>> start Article
This chapter provides a comprehensive guide to implementing secure, scalable, and real-time streaming with the Model Context Protocol (MCP) using HTTPS. It covers the motivation for streaming, the available transport mechanisms, how to implement streamable HTTP in MCP, security best practices, migration from SSE, and practical guidance for building your own streaming MCP applications.
This section explores the different transport mechanisms available in MCP and their role in enabling streaming capabilities for real-time communication between clients and servers.
A transport mechanism defines how data is exchanged between the client and server. MCP supports multiple transport types to suit different environments and requirements:
- stdio: Standard input/output, suitable for local and CLI-based tools. Simple but not suitable for web or cloud.
- SSE (Server-Sent Events): Allows servers to push real-time updates to clients over HTTP. Good for web UIs, but limited in scalability and flexibility.
- Streamable HTTP: Modern HTTP-based streaming transport, supporting notifications and better scalability. Recommended for most production and cloud scenarios.
>> end Article
# Your goal
Reproduce word for word the stretch of the MCP streaming text from "This section explores" through "web or cloud.". Rely solely on the MCP streaming text for your responses.
>> start Given entries
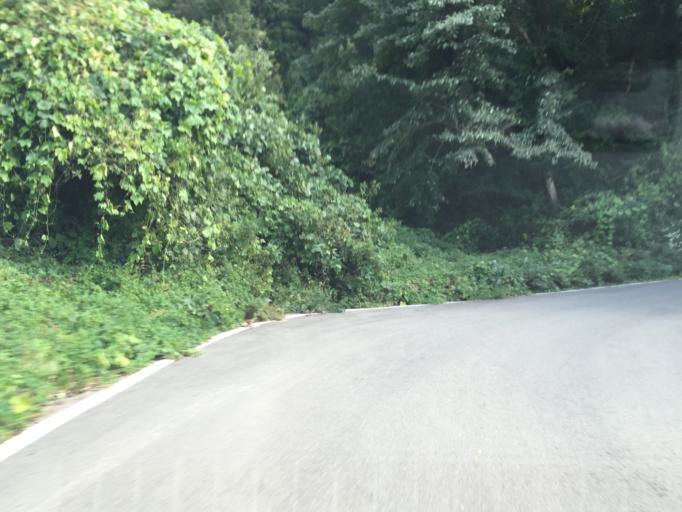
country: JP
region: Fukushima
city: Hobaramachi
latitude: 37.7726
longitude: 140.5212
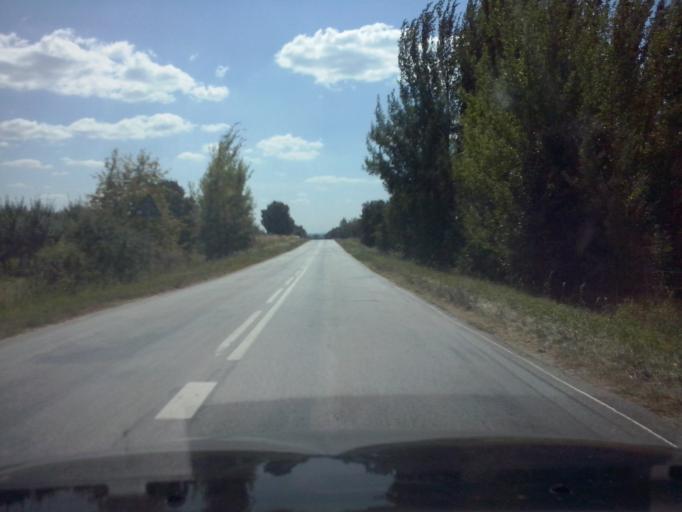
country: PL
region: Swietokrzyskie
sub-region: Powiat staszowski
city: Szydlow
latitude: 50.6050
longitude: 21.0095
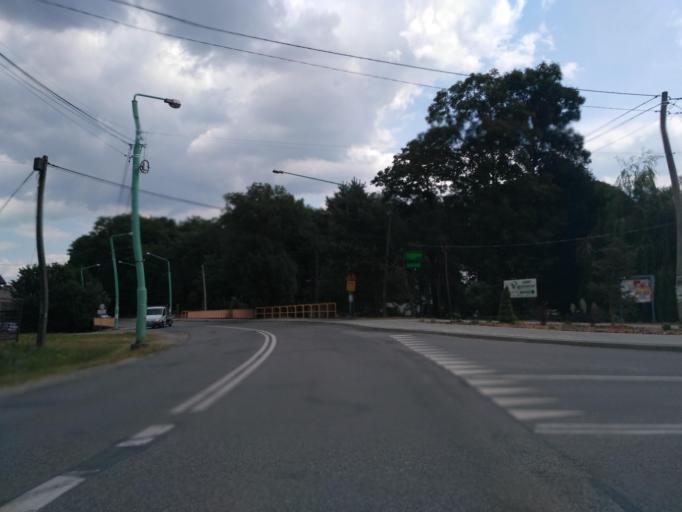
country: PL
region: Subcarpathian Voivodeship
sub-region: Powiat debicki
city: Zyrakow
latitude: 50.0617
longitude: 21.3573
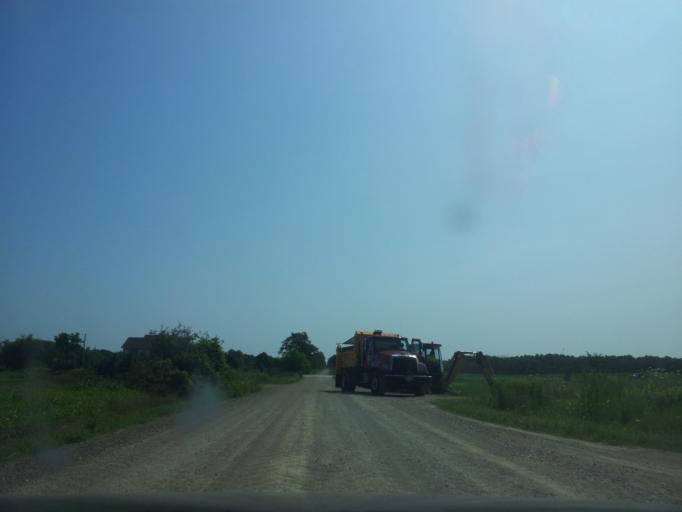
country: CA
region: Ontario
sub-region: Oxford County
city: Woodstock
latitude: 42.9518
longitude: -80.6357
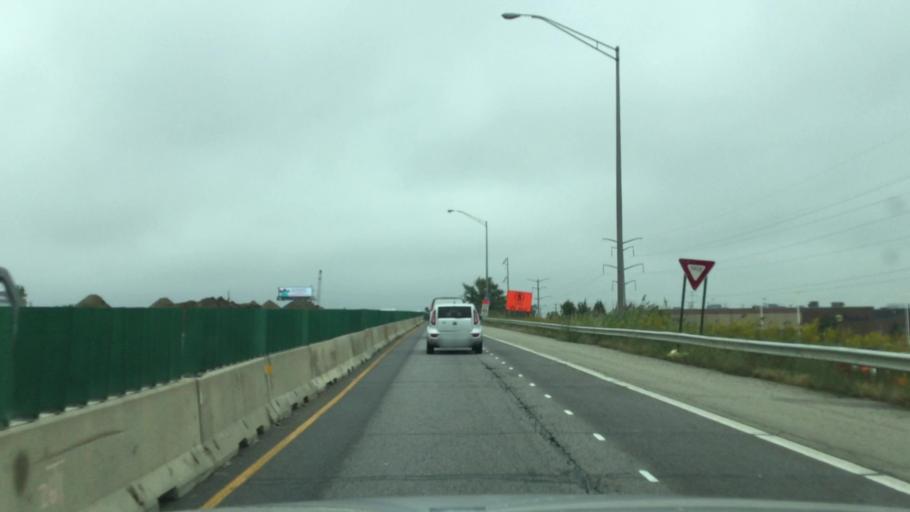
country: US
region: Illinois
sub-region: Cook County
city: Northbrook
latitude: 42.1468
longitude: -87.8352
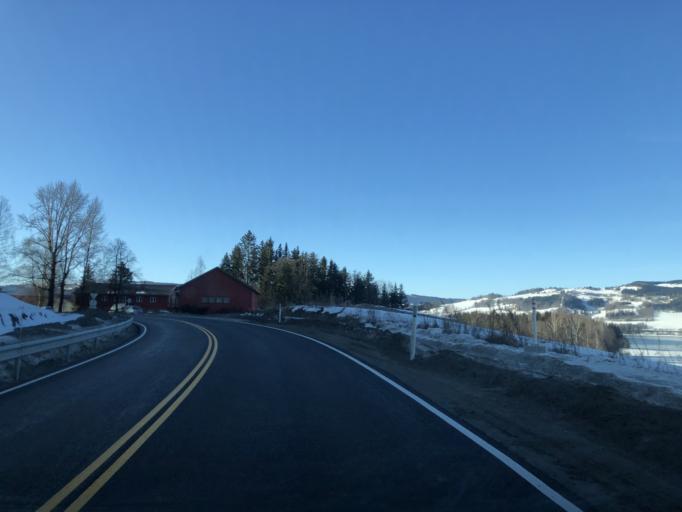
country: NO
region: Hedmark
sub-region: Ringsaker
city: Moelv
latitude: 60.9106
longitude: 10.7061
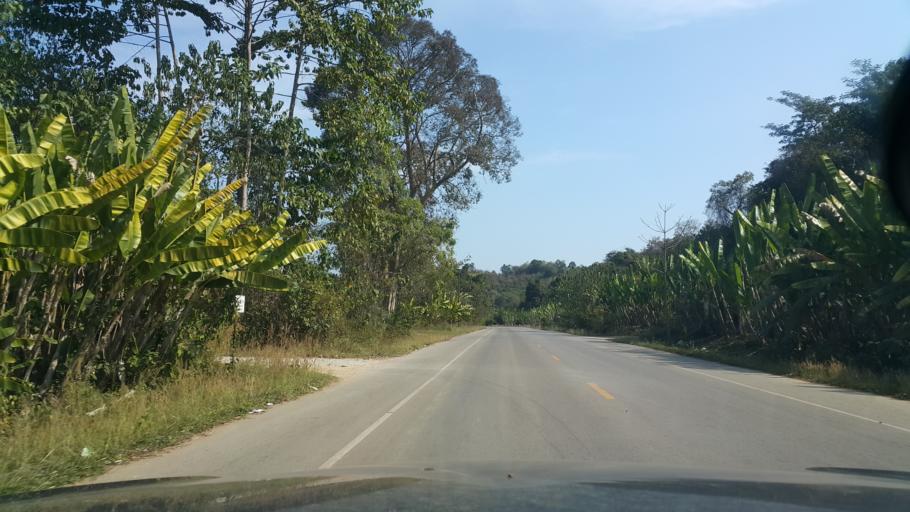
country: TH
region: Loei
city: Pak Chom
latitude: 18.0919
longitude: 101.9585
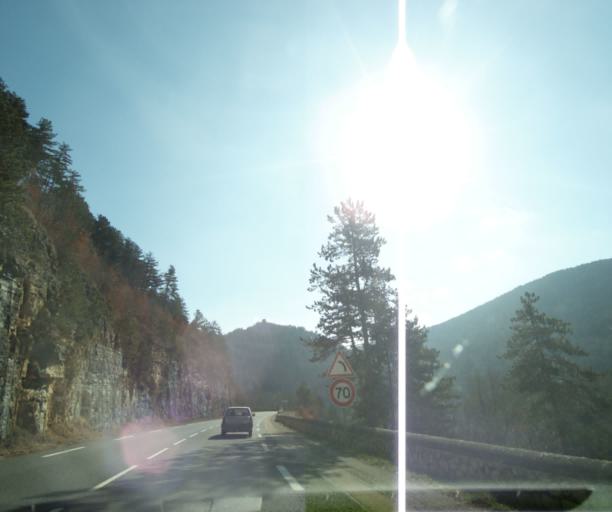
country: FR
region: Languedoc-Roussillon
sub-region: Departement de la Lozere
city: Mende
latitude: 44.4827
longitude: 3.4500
>> end Given entries
>> start Given entries
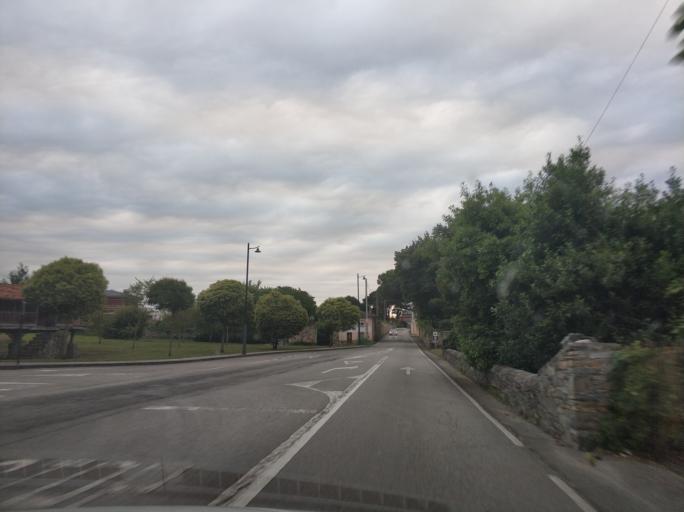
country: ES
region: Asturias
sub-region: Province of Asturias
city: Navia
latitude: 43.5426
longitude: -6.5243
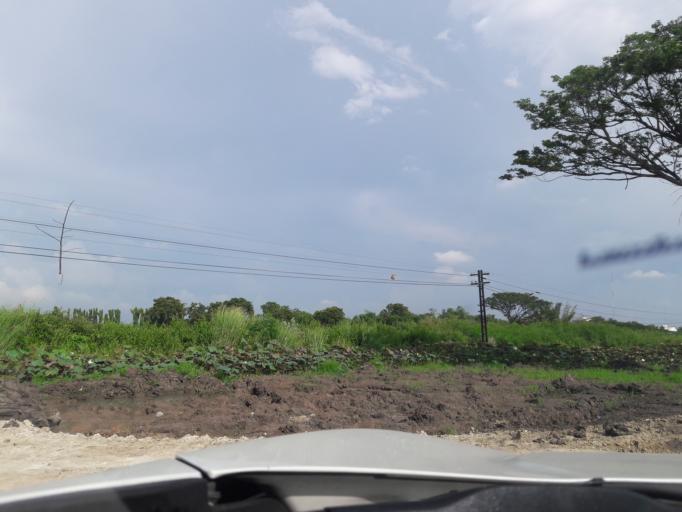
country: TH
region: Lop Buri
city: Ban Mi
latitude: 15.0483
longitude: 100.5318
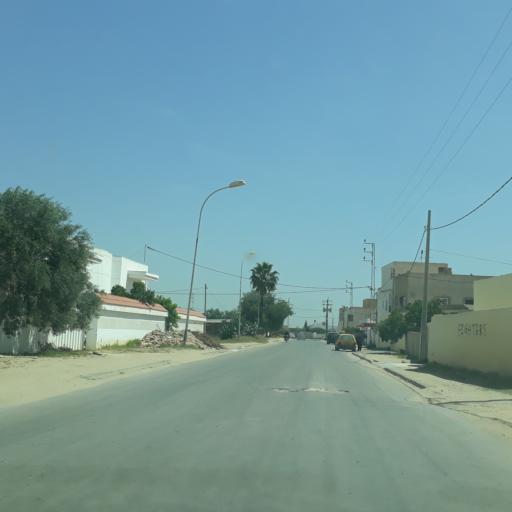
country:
>> end Given entries
# Final result
This section explores the different transport mechanisms available in MCP and their role in enabling streaming capabilities for real-time communication between clients and servers.
A transport mechanism defines how data is exchanged between the client and server. MCP supports multiple transport types to suit different environments and requirements:
- stdio: Standard input/output, suitable for local and CLI-based tools. Simple but not suitable for web or cloud.